• [Selected extract]:
☆ ☆ ☆
Anna-Maria Quagliotti, Vice-President of SEECHAC since its foundation, died in Roma on August 17, 2016 at the age of 70. Members of SEECHAC had a chance to see her for the last time on June 27, when, although already very weak, she came to Paris to attend the SEECHAC annual general meeting she never missed.
She belonged to an ancient Italian family. She did not express any pride for that ancestry nor ever wanted to profit from it. It sufficed for her to be everywhere acknowledged as one of the best specialists of ancient Indian art and South-Asian Buddhist paintings. Her teachers were some of the best Italian scholars and she used to tell how much she was indebted to them, especially to Mario Bussagli and Paolo Daffina. She endend her career as Professor of History of Indian Art at the Napoli University « L’Orientale », one of the most prestigious Italian Universities for oriental studies. The short curriculum vitae she wrote for SEECHAC (https://seechac.org/asso/biblio-anna-maria-quagliotti/) can give an approached idea of her main achievements. She was perfectly fluent in four languages (Italian, German, English and French) and had very often journeyed in Asia (India, Thaïland, Cambodia, Japan). Her favourite subject was the iconography of ancient Buddhist art and Thaï paintings. Her papers and books, which we cannot comment here in detail, stand out by a endeavour to use textual evidence for explaining the puzzling peculiarities of some Buddhist paintings and carvings. She never started from an unicum, but used to make first a complete inventory of all kindred representations of the same personage or the same story. She used that corpus to compare the pictures with the textual evidence she knew fairly well for she had a passion for books, and thus solve the iconographic enigma. SEECHAC members could appreciate the results she thus attained when attending the lectures €they were many – she delivered in Paris.
☆ ☆ ☆
• [Record set]:
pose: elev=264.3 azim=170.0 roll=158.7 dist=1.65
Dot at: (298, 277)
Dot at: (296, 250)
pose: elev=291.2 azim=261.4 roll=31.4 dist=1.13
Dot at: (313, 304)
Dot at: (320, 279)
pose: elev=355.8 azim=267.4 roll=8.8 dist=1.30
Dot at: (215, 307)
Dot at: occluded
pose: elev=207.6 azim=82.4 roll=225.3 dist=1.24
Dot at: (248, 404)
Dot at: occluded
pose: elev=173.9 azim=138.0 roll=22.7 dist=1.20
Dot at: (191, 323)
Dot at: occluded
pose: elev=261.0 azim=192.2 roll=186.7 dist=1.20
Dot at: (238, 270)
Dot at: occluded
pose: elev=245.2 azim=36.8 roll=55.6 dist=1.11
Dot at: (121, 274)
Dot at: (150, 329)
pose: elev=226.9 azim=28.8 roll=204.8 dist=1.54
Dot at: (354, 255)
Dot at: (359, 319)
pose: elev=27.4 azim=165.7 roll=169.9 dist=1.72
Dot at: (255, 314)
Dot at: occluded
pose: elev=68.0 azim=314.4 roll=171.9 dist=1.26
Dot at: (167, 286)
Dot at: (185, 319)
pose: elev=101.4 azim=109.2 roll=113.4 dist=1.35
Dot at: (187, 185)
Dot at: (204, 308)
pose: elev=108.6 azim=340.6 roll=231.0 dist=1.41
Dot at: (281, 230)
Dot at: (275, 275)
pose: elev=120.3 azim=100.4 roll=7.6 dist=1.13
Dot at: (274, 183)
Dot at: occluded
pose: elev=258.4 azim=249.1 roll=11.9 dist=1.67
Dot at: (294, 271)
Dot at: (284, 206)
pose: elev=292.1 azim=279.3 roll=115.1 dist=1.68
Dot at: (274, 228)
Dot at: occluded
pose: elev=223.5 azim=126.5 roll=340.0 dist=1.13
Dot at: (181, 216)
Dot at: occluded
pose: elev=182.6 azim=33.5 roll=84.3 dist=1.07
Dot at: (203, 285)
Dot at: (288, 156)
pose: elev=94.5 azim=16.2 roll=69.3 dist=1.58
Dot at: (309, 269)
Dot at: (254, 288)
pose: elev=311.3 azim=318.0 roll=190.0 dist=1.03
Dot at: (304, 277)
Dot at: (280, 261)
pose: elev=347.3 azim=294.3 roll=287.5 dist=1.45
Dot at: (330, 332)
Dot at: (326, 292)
☆ ☆ ☆
• [Problem to solve]: Reproduce the passage of the obituary of Anna-Maria Quagliotti starting at "Anna-Maria Quagliotti, Vice-President" and ending at "she never missed.".

• [Solution to this exercise]:
Anna-Maria Quagliotti, Vice-President of SEECHAC since its foundation, died in Roma on August 17, 2016 at the age of 70. Members of SEECHAC had a chance to see her for the last time on June 27, when, although already very weak, she came to Paris to attend the SEECHAC annual general meeting she never missed.